Cell culture and animal models often fail to recapitulate human physiology and the initiation and progression of diseases, with cancer as a notable example. Modeling integrated human physiology in vitro, using miniature human tissues connected into physiological units, has potential to transform biological research and healthcare. While very simple compared to their native counterparts, these tissues can recapitulate certain organ functions without the need to recapitulate the entire biological complexity. Our laboratory is developing a modular “organs on a chip” platform in which a set of human tissues of interest can be configured into a physiologically meaningful unit, and connected by vascular perfusion containing circulating cells (Ronaldson-Bouchard and Vunjak-Novakovic, Cell Stem Cell, 2018). All tissues can be formed from the same iPS cells, to allow individualized approaches to modeling organ functions in health and disease. Human tissues available for use in these platforms includes heart muscle, innervated skeletal muscle, bone, bone marrow, liver, vasculature, skin, solid tumors and immune components. We showed that the tissues can be matured and maintained for long periods of time, while allowing their communication by circulating cells, extracellular vesicles and molecular factors. We are using the “organs on a chip” platforms to investigate systemic pathologies, including off-target effects of drugs, inflammation, and cancer metastasis (to elucidate master regulators and predict drug sensitivity in metastatic cells).
Tissue engineering is continuing to rapidly develop, but remains limited by the predetermined designs of scaffolds and bioreactors, and the lack of real-time, nondestructive measurements of cell and tissue function.
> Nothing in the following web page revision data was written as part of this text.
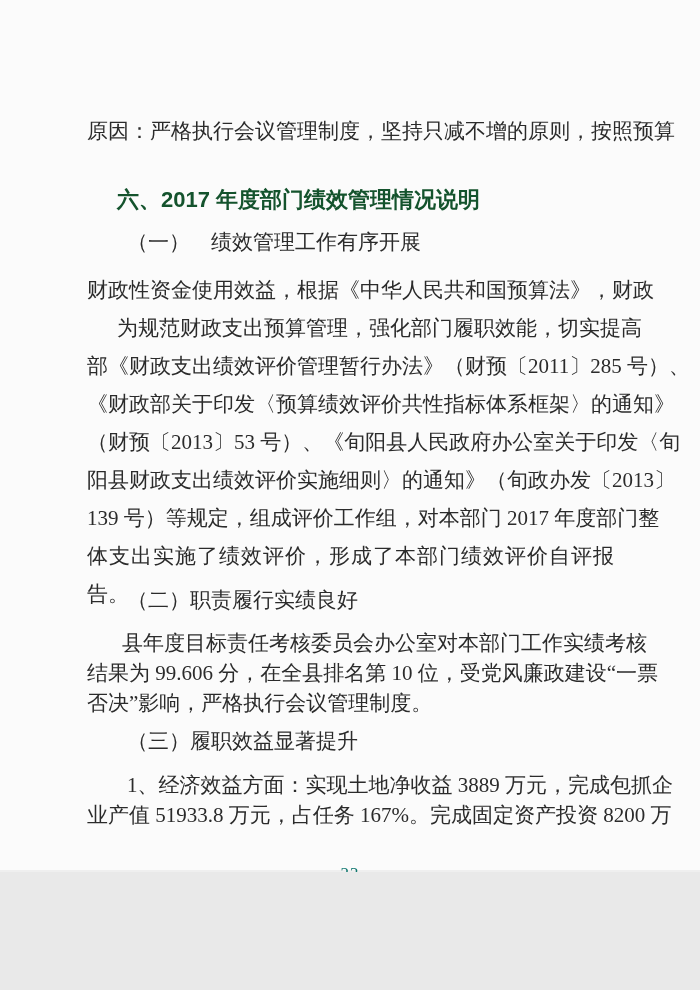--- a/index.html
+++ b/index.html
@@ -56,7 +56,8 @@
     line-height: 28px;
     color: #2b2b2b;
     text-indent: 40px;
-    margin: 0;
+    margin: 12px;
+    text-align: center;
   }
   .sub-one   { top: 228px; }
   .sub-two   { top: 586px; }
To overcome these two limitations, we are investigating adaptive-responsive biomaterials that can sense environmental signals and actuate the cells, and imaging-enabled bioreactors that can provide real-time spatiotemporal control of cell and tissue function. The technical components of the NIH Tissue Engineering Resource Center (TERC) we are hosting are three Technology Research and Development Projects (Adaptive-responsive biomaterials; Imaging enabled bioreactor systems; Regenerative engineering), and a set of collaborative projects and service projects. We also pursue a robust and diverse training and dissemination program to support training of biomedical investigators in the use of new technologies, and the outreach to students, general public and underserved communities. Overall, our mission for the TERC is that it serves as a transformative driving force for the field of tissue engineering, by developing and translating new technologies, providing training and service, and offering dissemination and outreach programs.